Slaughterhouse owner defends plan to butcher horses

(CBS News) Wild horses that roam America's prairies are the very heartbeat of the old west. While some see majesty in their freedom, others see profit. Not in what horses bring to wranglers and ranchers, but to slaughterhouses for their meat.

Rick de los Santos of Roswell, New Mexico has spent tens of thousands of dollars to retrofit his slaughterhouse hoping to become the first meat plant since 2007 to butcher horses and export their meat.

The tough economy took its toll on de los Santos. He and his wife Sarah run this family business together. They've lost more than $200,000 over the past two years.

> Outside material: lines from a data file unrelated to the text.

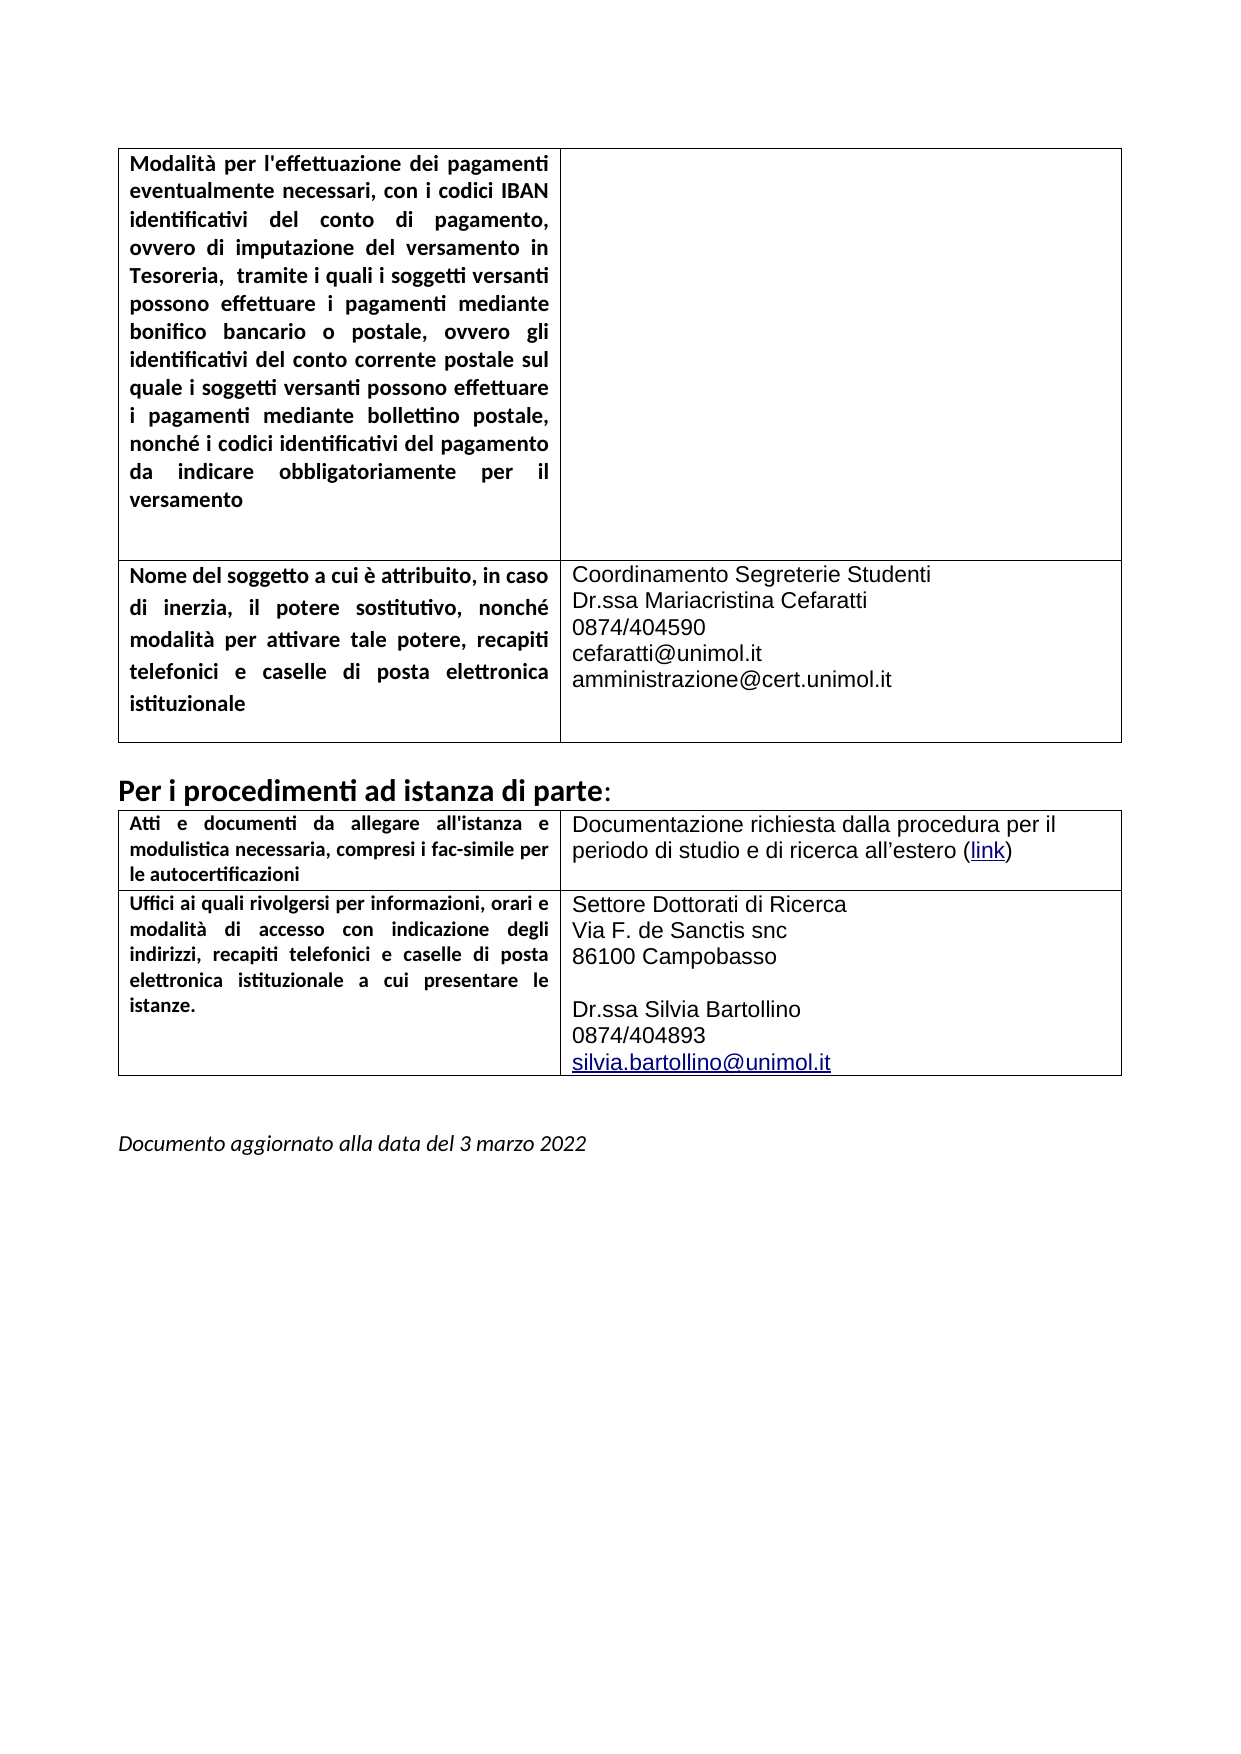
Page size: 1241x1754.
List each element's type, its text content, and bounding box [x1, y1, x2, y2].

table_cell Uffici ai quali rivolgersi per informazioni, orari e modalità di accesso con indicazione degli indirizzi, recapiti telefonici e caselle di posta elettronica istituzionale a cui presentare le istanze. [119, 891, 560, 1075]
table_cell [561, 149, 1121, 560]
table_cell Coordinamento Segreterie Studenti Dr.ssa Mariacristina Cefaratti 0874/404590 cefaratti@unimol.it amministrazione@cert.unimol.it [561, 561, 1121, 742]
table_cell Modalità per l'effettuazione dei pagamenti eventualmente necessari, con i codici IBAN identificativi del conto di pagamento, ovvero di imputazione del versamento in Tesoreria, tramite i quali i soggetti versanti possono effettuare i pagamenti mediante bonifico bancario o postale, ovvero gli identificativi del conto corrente postale sul quale i soggetti versanti possono effettuare i pagamenti mediante bollettino postale, nonché i codici identificativi del pagamento da indicare obbligatoriamente per il versamento [119, 149, 560, 560]
table_header Documentazione richiesta dalla procedura per il periodo di studio e di ricerca all’estero (link) [561, 811, 1121, 889]
text Documento aggiornato alla data del 3 marzo 2022 [118, 1129, 1122, 1157]
table_cell Nome del soggetto a cui è attribuito, in caso di inerzia, il potere sostitutivo, nonché modalità per attivare tale potere, recapiti telefonici e caselle di posta elettronica istituzionale [119, 561, 560, 742]
table_cell Settore Dottorati di Ricerca Via F. de Sanctis snc 86100 Campobasso Dr.ssa Silvia Bartollino 0874/404893 silvia.bartollino@unimol.it [561, 891, 1121, 1075]
text Per i procedimenti ad istanza di parte: [118, 771, 1122, 809]
table_header Atti e documenti da allegare all'istanza e modulistica necessaria, compresi i fac-simile per le autocertificazioni [119, 811, 560, 889]
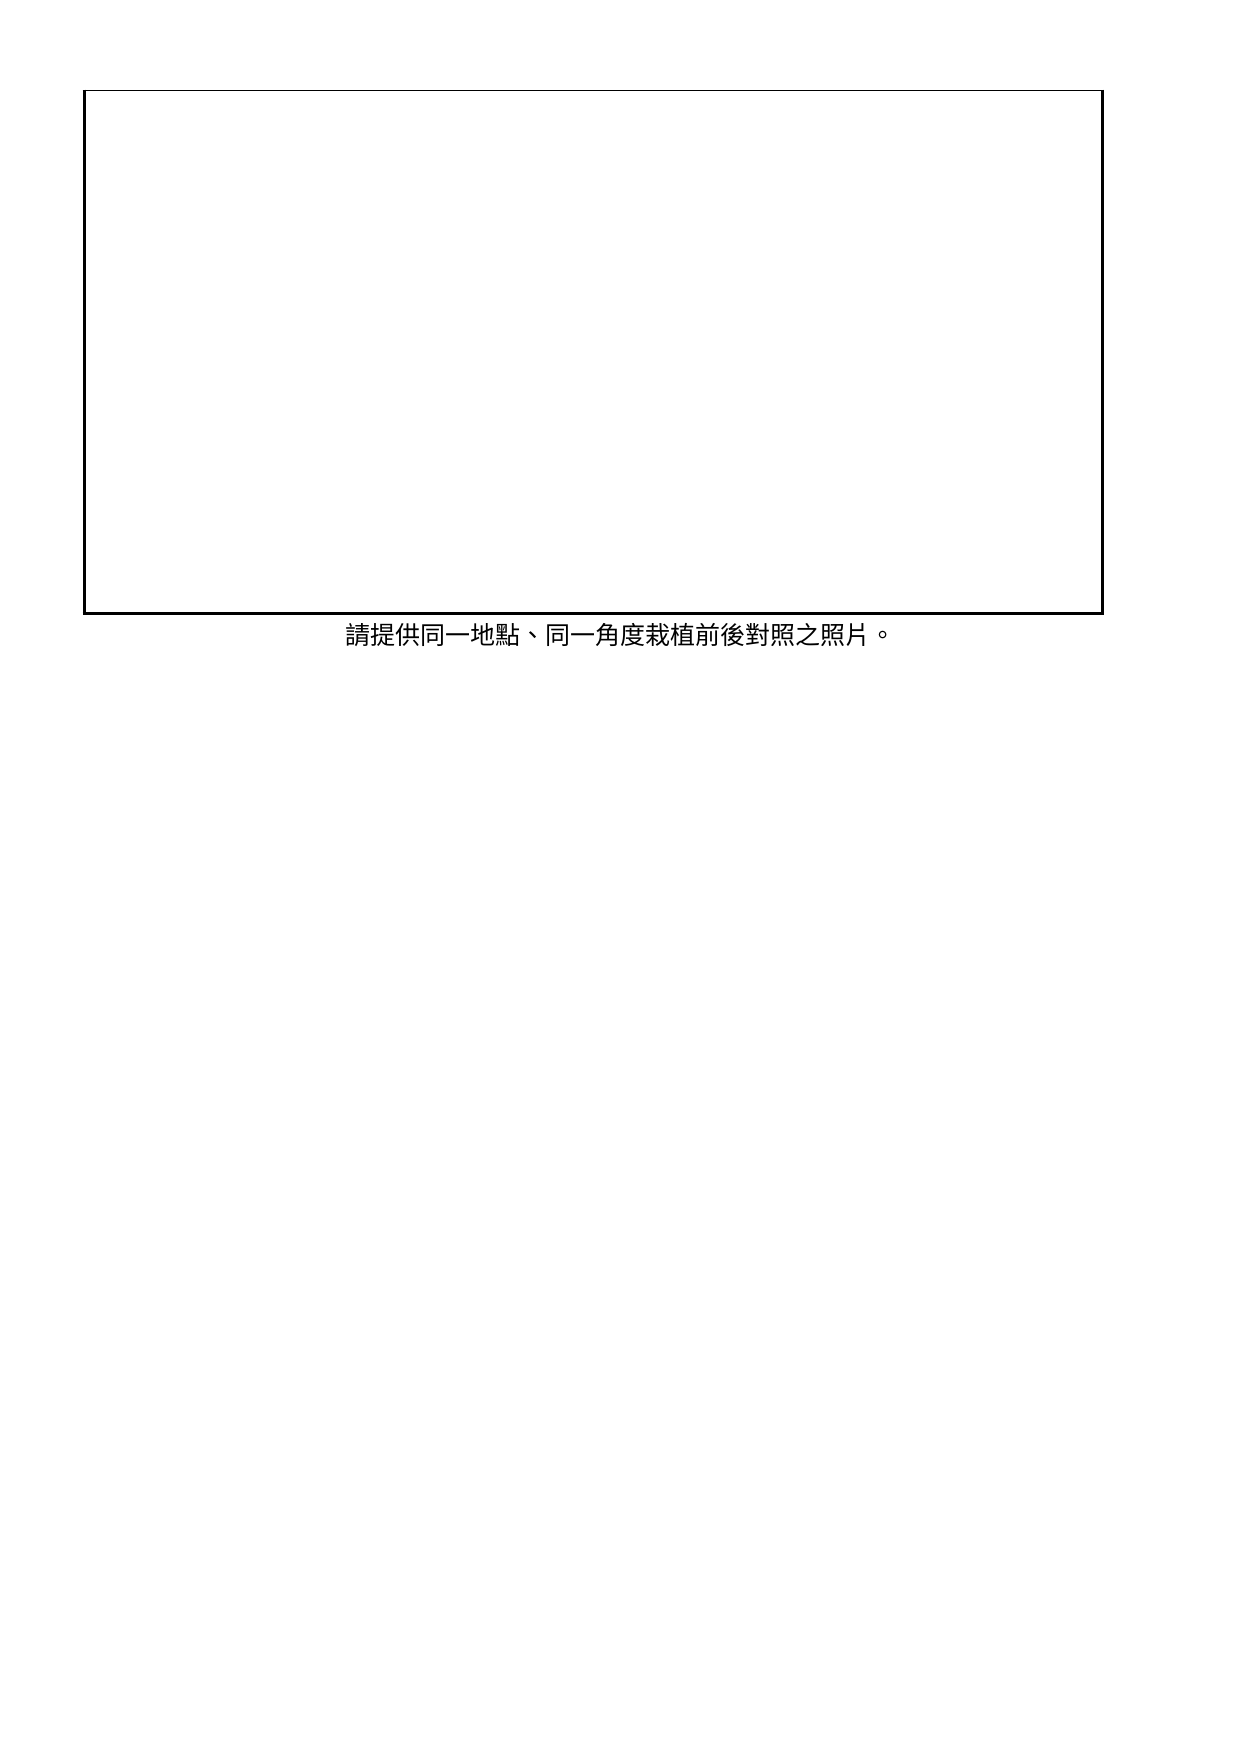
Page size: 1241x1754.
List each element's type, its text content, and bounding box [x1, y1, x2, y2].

But they saw a new opportunity. Upon the recommendation of its accountability office, Congress reversed a five-year-old ban on American horse slaughter, agreeing it had made conditions worse for the animals. Many of them were trucked over the border to Mexico for slaughter under horrible conditions as documented by the Humane Society.

"So, these horses are going into Mexico to be slaughtered there," de los Santos said. "And all we want is to take care of 'em here."

De los Santos applied for a license and began to retrofit his plant to meet the new USDA requirements. He was delighted to learn his would be the first American slaughterhouse cleared to sell horsemeat to Mexico, Belgium and a host of other countries where it is considered a delicacy. Now relief has turned to frustration.

"It's cost us about $75,000, that's what it's cost us, just to get ready to slaughter horses," de los Santos said. "It's sitting idle."

Believing he's fulfilled the USDA requirements, he's been anxious to get his final government inspection and license. But it's been nearly four expensive months of waiting for the USDA to pay a visit. "It's very frustrating for when, when you send your paperwork to the USDA and get it back, and we get, "It's incomplete.'"

De Los Santos thinks the delay is deliberate since he's become a focal point in the anti-horse slaughter movement. A bill has been introduced on Capitol Hill to ban horse slaughter for good. And even the governor of New Mexico released a statement about his business, saying "...creating a slaughterhouse in New Mexico is wrong."

Over a hundred thousand of these animals are already rounded up every year and slaughtered across the border - the meat shipped to Europe and Asia. It's a thriving international business, but still barely making a dent in the U.S. horse overpopulation problem. Domesticated horses are abandoned and wild horses simply left to breed unchecked.

Still, animal rights advocates insist more regulated and supervised horse slaughter here in the U.S. is not the answer. "Horse slaughter can never be done humanely, partially because of the nature of horses," said Lisa Jennings of Animal Protection of New Mexico. "When you have an animal that's what is called 'fractious,' where they wanna run, they wanna be safe, you can't humanely slaughter them."

Advocates say there are other ways to manage horse overpopulation - including finding more funding for places like The Horse Shelter - a non-profit that takes in, treats, and occasionally euthanizes abandoned animals. The shelter's Jennifer Rios says Americans have an emotional bond with horses making it impossible to think of them simply as livestock.

"I think they represent freedom," Rios said. "You see a horse running, and there's nothing more freeing-looking than a horse."

But to De los Santos' horses represent economic freedom. They point out there are too many unwanted horses to be sheltered. Besides, they just want to put their employees back to work.

"Why continue to outsource," Sarah de los Santos asked. "I mean, this whole election is gonna be about jobs."

The USDA says it's not preventing the de Los Santos' from providing jobs. The agency just needs more time to train inspectors. Now the couple is also being threatened with fines for alleged improper composting and both fear the threat they face from activists who have targeted them.

"They yell and scream and picket and do everything else," Rick de los Santos said. "And, for a small voice out here, in Roswell, New Mexico, you know, how loud can we scream? You know, those organizations are very powerful, very wealthy. And you know, how long can we go on?" But he has faith. "And I believe things will work out. I really do."

De los Santos knows it'll be easy selling horsemeat to foreign markets. But it'll be much more difficult to sell the American public on a simple idea: Horses can be your friends, but they can also be your food.